On the other hand, we have profoundly Conservative poets who’have undoubtedly established themselves as canonical. That this continues to occur in the twentieth and twenty-first centuries, in notable cases such as Eliot’s, means their poetry has convinced a predominantly left-wing circle of academics and critics. While Eliot himself wrote a number of famously anti-Semitic poems (notably “Gerontion” and “Burbank with a Baedeker: Bleistein with a Cigar”), our progressive and Marxist literati—many of whom would officially support Mr. Benjamin’s theory of political poetry—have not even tried to blacklist Eliot. This is, of course, because, regardless of his political views, Eliot was a matchless poet. The same is true of Pound, an ardent Fascist and Yeats, an aristocratic elitist. Though this may yet change, as it stands Conservative poets are not persecuted for their political views. (The exception that proves the rule is Roy Campbell, an outspoken South African Francoist.)

Likewise, I think it would be self-evidently ridiculous to reject the poetry of Pablo Neruda and Louis Macniece because they were left-wing. Allen Ginsburg’s “Howl” is a terrible poem. It’s a mangled tract for bourgeois degeneracy written in choppy, artless prose. Lord Alfred Douglas’s “Two Loves” is also more or less a tract for bourgeois degeneracy, but as a poem it is far better constructed. I admire Lord Douglas, and I do not think his themes would seriously alienate a Conservative reader.

We do not have to feel at all threatened by the political views of a poet, nor do we have any evidence whatsoever to say that, (a) a great poem’s right-wing politics is alienating to a left-wing reader, or vice versa; or (b) poetry goes very far toward effectively articulating a certain political view. It would be as silly to judge a poem by its politics as it would be to judge Das Kapital by the quality of its prose. Their aims are entirely distinct. (Some exceptions being the didactic poetry of Dryden, et al.)

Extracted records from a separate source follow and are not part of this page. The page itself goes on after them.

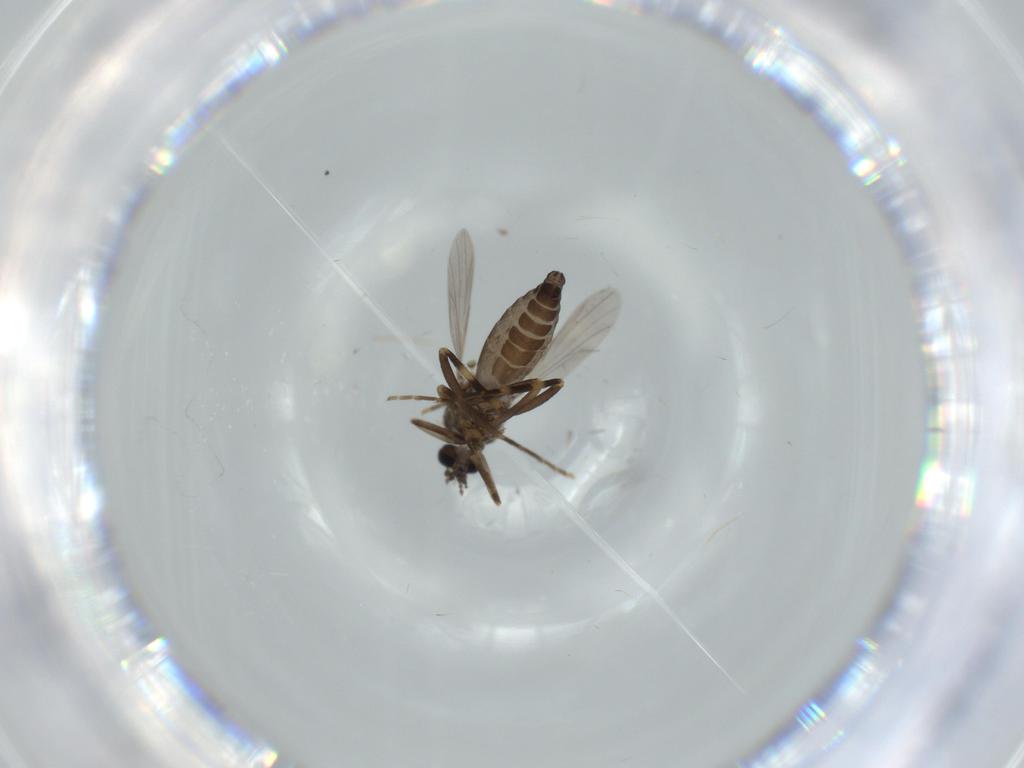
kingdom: Animalia
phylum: Arthropoda
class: Insecta
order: Diptera
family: Ceratopogonidae
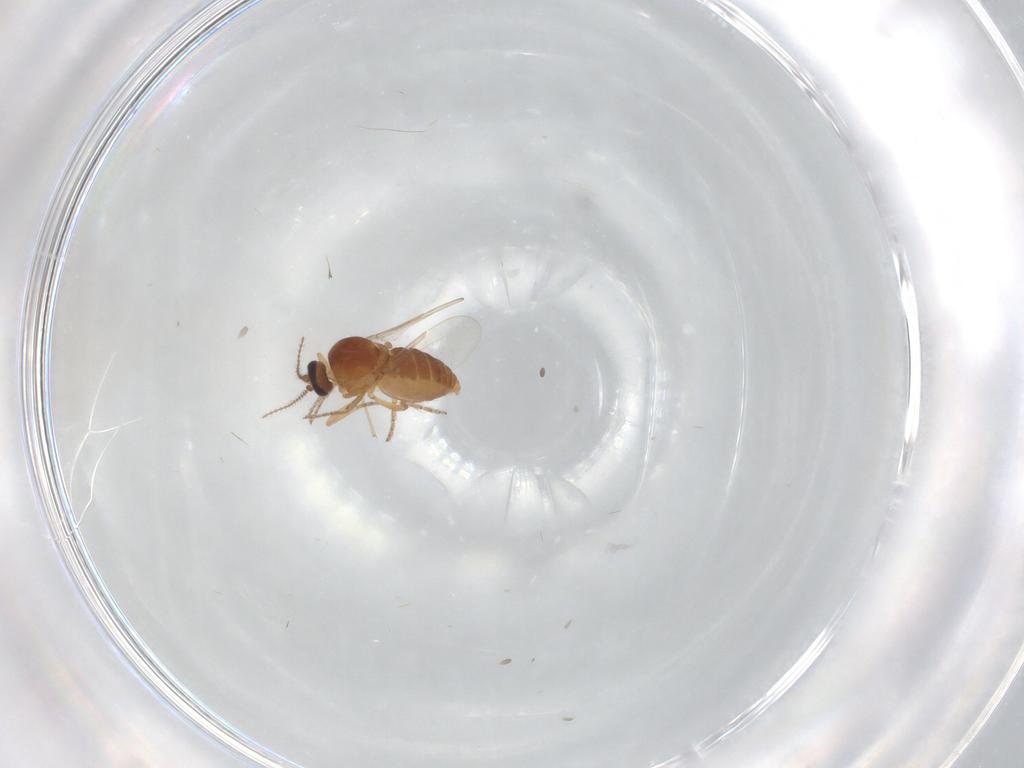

So what, then, is poetry’s relationship with politics? That, too, is probably a topic for another conversation. But if we can agree that the poetic and the political are at least distinct, we should also acknowledge that they need noy(and perhaps cannot) be entirely divorced. The poet definitely should not rely on how correct he thinks his politics are, as it won’t compensate for any shoddy poetics. Rather, a poem dwelling on political themes should be held to the same standard as a poem dwelling on nature, or love, or religion: the poetic standard; that is, the execution of poetics. What this entails is, again, too lengthy to be discussed here. But as readers, academics, and critics, we should be careful not to prejudice ourselves for or against a poem or poet because we agree with their philosophy. Anyone primarily interested in religion should write and critique theology; anyone primarily interested in politics should go directly to politics. Poetry, when not addressing its own medium, will frustrate the reader, the writer, and the poem itself.